Trichosporon Infections Workup
- Author: Ryan C Maves, MD, FACP, FIDSA; Chief Editor: Mark R Wallace, MD, FACP, FIDSA more...
The diagnosis of trichosporonosis is usually confirmed by a positive blood culture result obtained in the evaluation of a febrile (typically neutropenic) patient.
Important laboratory tests include blood culture sets, blood chemistries and hepatic transaminases, alkaline phosphatase, bilirubin, lactic acid dehydrogenase (LDH), and urinalysis with urine culture.
Urine cultures may be the first to grow Trichosporon in the setting of disseminated disease, and it should not be presumed to be a contaminant or colonizer in the high-risk host (ie, in the setting of neutropenic fever).
Trichosporon and C neoformans are closely related organisms and share a number of surface antigens. As such, the latex agglutination test results for serum cryptococcal antigen is often positive in the setting of disseminated trichosporonosis (except trichosporonosis due to B capitatus ). This widely used, rapid, and inexpensive test may provide an early clue about a Trichosporon infection. Because of changes in cell wall conformation, these test results may become negative during antifungal therapy, but newly negative test results do not imply a response to therapy.
Investigational methods of rapid molecular diagnostics, such as DNA-based microarrays, polymerase chain reaction (PCR), and pyrosequencing, are in development but are not yet widely available for clinical use.[36, 37]

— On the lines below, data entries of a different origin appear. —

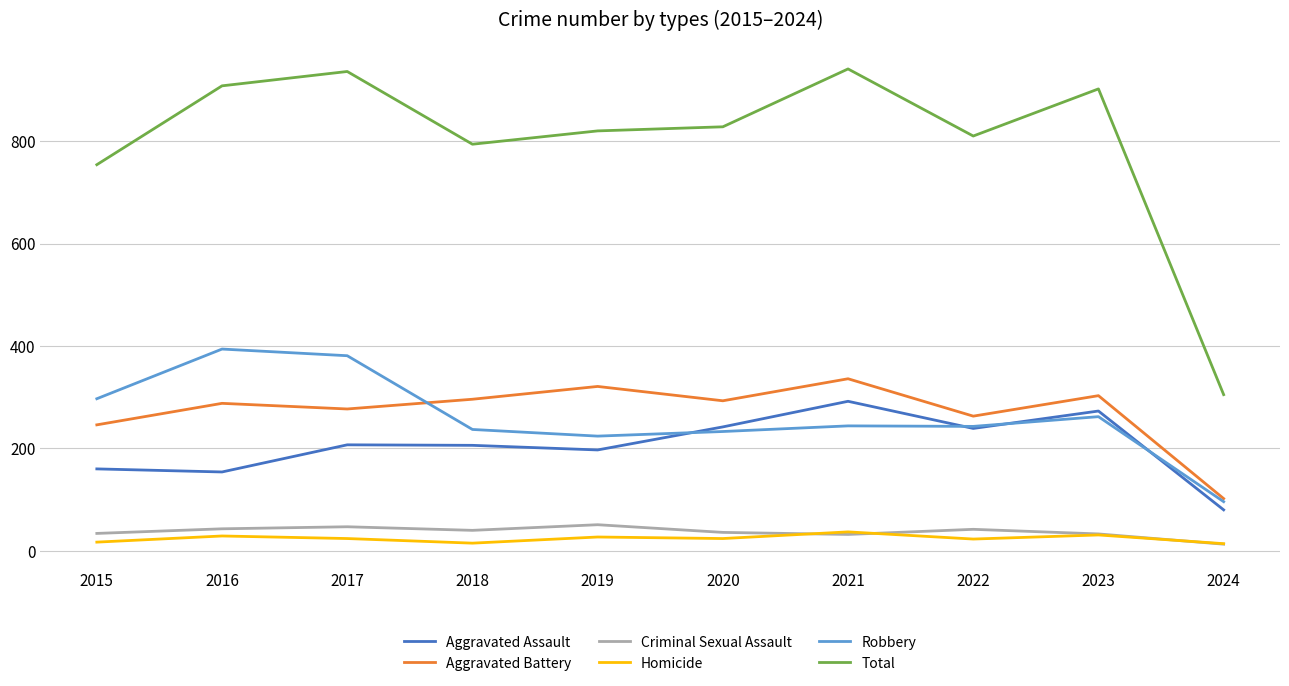

True or false: Total and Aggravated Battery cross at least once.

False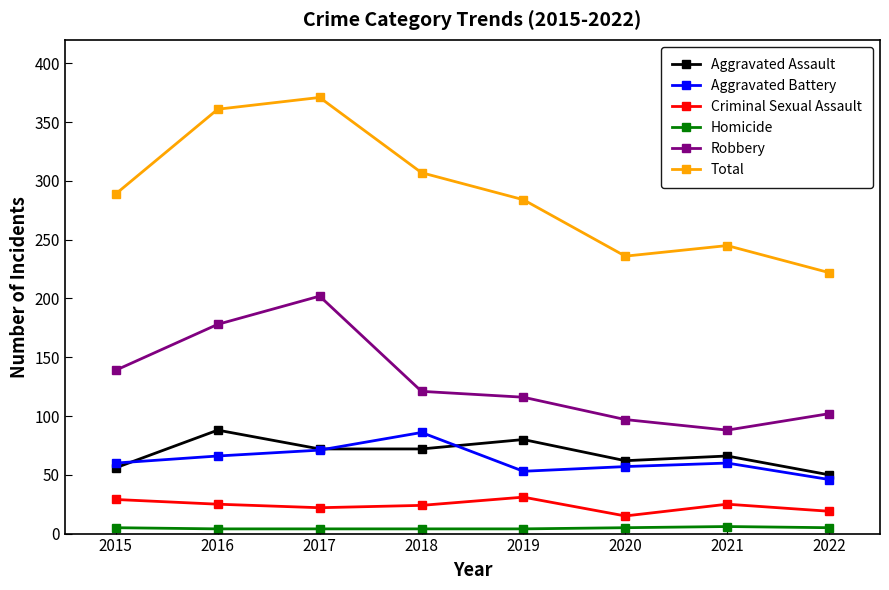

What is the difference between the highest and lowest values at 2021?

239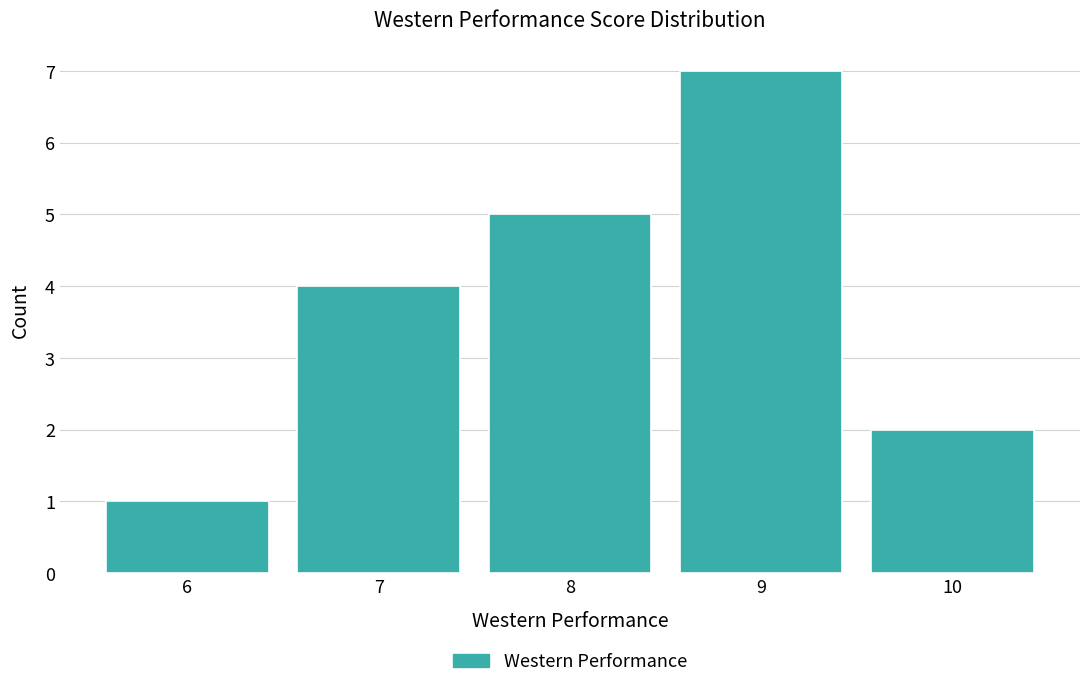

Which range on the x-axis has the tallest bar?

8.5 to 9.5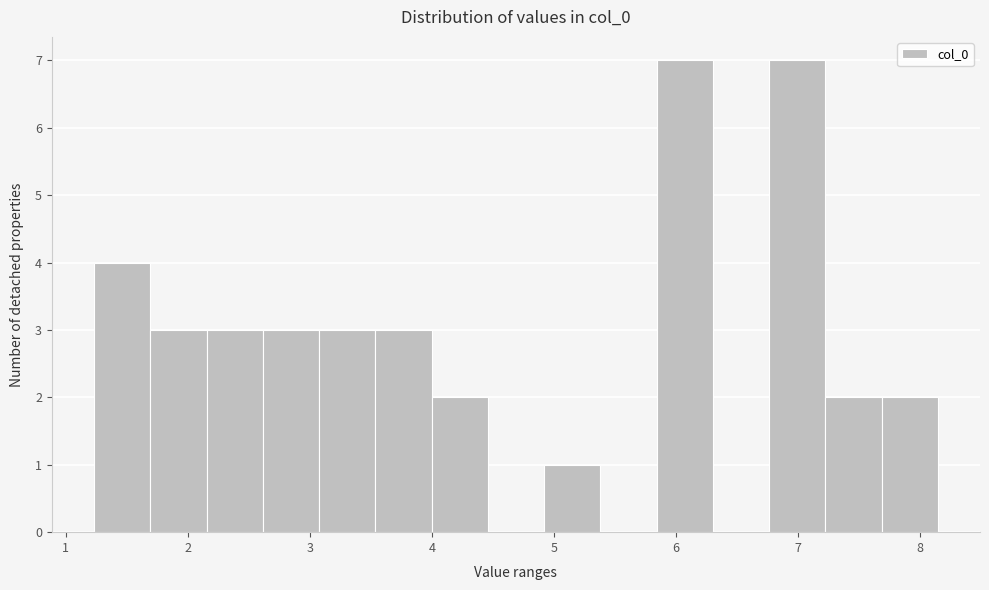

What is the height of the bar covering 3.1 to 3.5 on the x-axis? Neither the bar edges nor the heights are printed on the chart, so give them approximately, as read against the axes.

3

Radiologic evaluation should include a chest radiograph and CT scans of the abdomen and pelvis. A CT scan of the chest is also frequently useful in the evaluation of the pulmonary infiltrate in the patient population at risk for Trichosporon infection, but confirmation of the diagnosis should rely on a tissue sample or on another useful clinical sample. Depending on the clinical picture, a CT scan or MRI of the brain may be indicated.
Endocarditis is rarely reported[16, 33] but is associated with high mortality rate (82% in a single series). Patients with prosthetic heart valves or persistently positive blood culture results should undergo echocardiography.
When pulmonary infiltrates are present, bronchoscopy is a useful means of obtaining samples if the patient can tolerate the procedure. Positive culture results from a bronchial lavage support the diagnosis.
Open-lung biopsy may be required for definitive diagnosis because of the large number of viral, bacterial, protozoal, and fungal pathogens that can cause disease in patients with pulmonary infiltrates.
Lesions of the GI tract may be accessible for biopsy and may yield a diagnosis before blood cultures return positive findings.
Skin lesions occur in roughly 10% of patients with disseminated trichosporonosis. Biopsy of suspicious lesions in immunocompromised patients with fever may facilitate early diagnosis.
Liver lesions or other visceral lesions may also require biopsy for diagnosis and optimal management.
Grossly, infected tissues may contain micronodules (0.5-1.0 cm), occasionally surrounded by red rims. The GI tract may demonstrate ulceration and erosion associated with hemorrhage and hemorrhagic infarction.
Microscopic examination of a nodule may reveal a necrotic center with fungal elements either in a starburst pattern or more loosely organized. Fungal elements may be observed invading the vasculature. Visualization of blastoconidia, arthroconidia, hyphae, and pseudohyphae in a histologic section supports the diagnosis of invasive Trichosporon infection.[7, 13] The cellular inflammation surrounding the fungal elements may vary, occasionally associated with hemorrhage. Granulomatous inflammation with multinucleated giant cells has been reported.